编写一个 Java 程序,通过示例查找二次方程的根。二次方程的数学表示为 ax²+bx+c = 0。二次方程有两个根,它们完全取决于判别式。如果判别式 > 0,则该方程有两个不同的实根。
如果判别式 < 0,则存在两个不同的复根。
如果判别式 = 0,则存在两个相等且实有的根。
使用 If Else 查找二次方程根的 Java 程序
此 Java 程序允许用户输入 a、b 和 c 的三个值。
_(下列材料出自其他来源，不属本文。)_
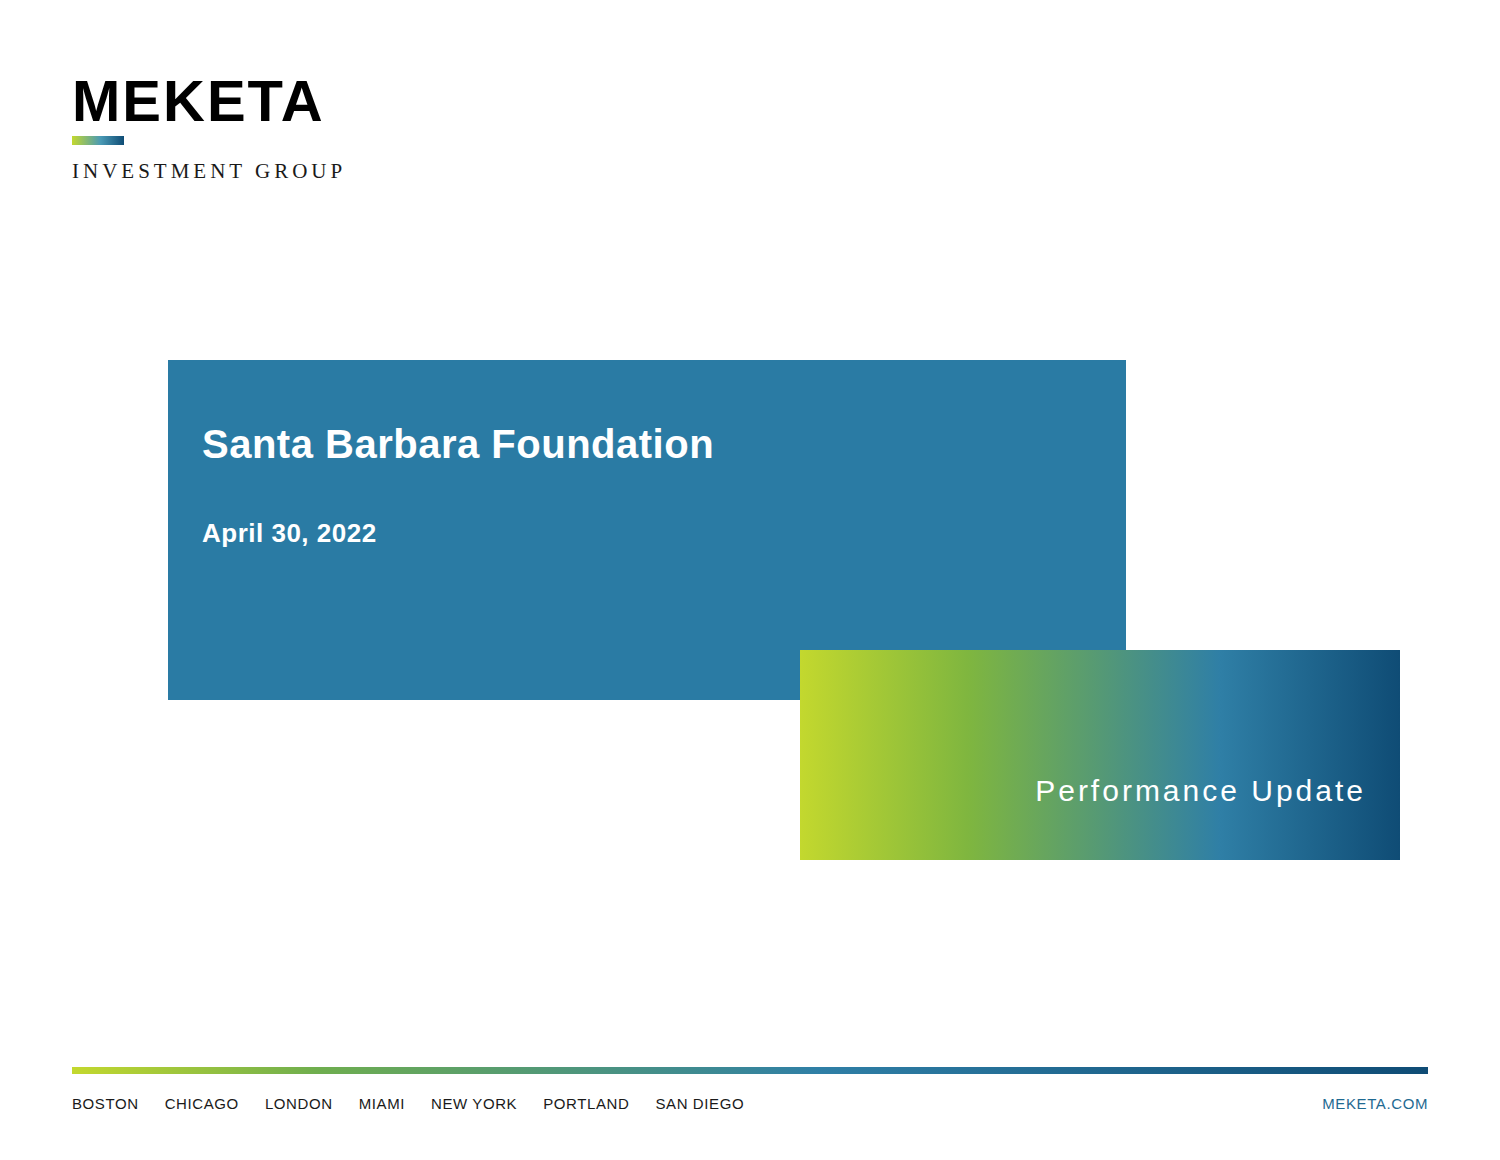MEKETA
INVESTMENT GROUP
Santa Barbara Foundation
April 30, 2022
Performance Update
BOSTON CHICAGO LONDON MIAMI NEW YORK PORTLAND SAN DIEGO
MEKETA.COM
接下来,此程序使用 If Else 语句返回二次方程的根。
import java.util.Scanner;
public class Example {
private static Scanner sc;
public static void main(String[] args)
{
double a, b, c;
double r1, r2, i, d;
sc = new Scanner(System.in);
System.out.print(" Please Enter the Values of a, b, c of Quadratic Equation : ");
a = sc.nextDouble();
b = sc.nextDouble();
c = sc.nextDouble();
d = (b * b) - (4 * a *c);
if(d > 0)
{
r1 = (-b + Math.sqrt(d) / (2 * a));
r2 = (-b - Math.sqrt(d) / (2 * a));
System.out.println("\n Two Distinct Real Roots Exists: r1 = " + r1 + " and r2 = " + r2);
}
else if(d == 0)
{
r1 = r2 = -b / (2 * a);
System.out.println("\n Two Equal and Real Roots Exists: r1 = " + r1 + " and r2 = " + r2);
}
else if(d < 0)
{
r1 = r2 = -b / (2 * a);
i = Math.sqrt(-d) / (2 * a);
System.out.println("\n Two Distinct Complex Roots Exists: r1 = " +
r1 + " + " + i + " and r2 = " + r2 +" - " +i);
}
}
}
用户在此 Java 程序中输入的值是 2、3 和 5,用于查找二次方程的根。这意味着 a = 2,b = 3,c = 5,方程为 2x²+3x+5 = 0。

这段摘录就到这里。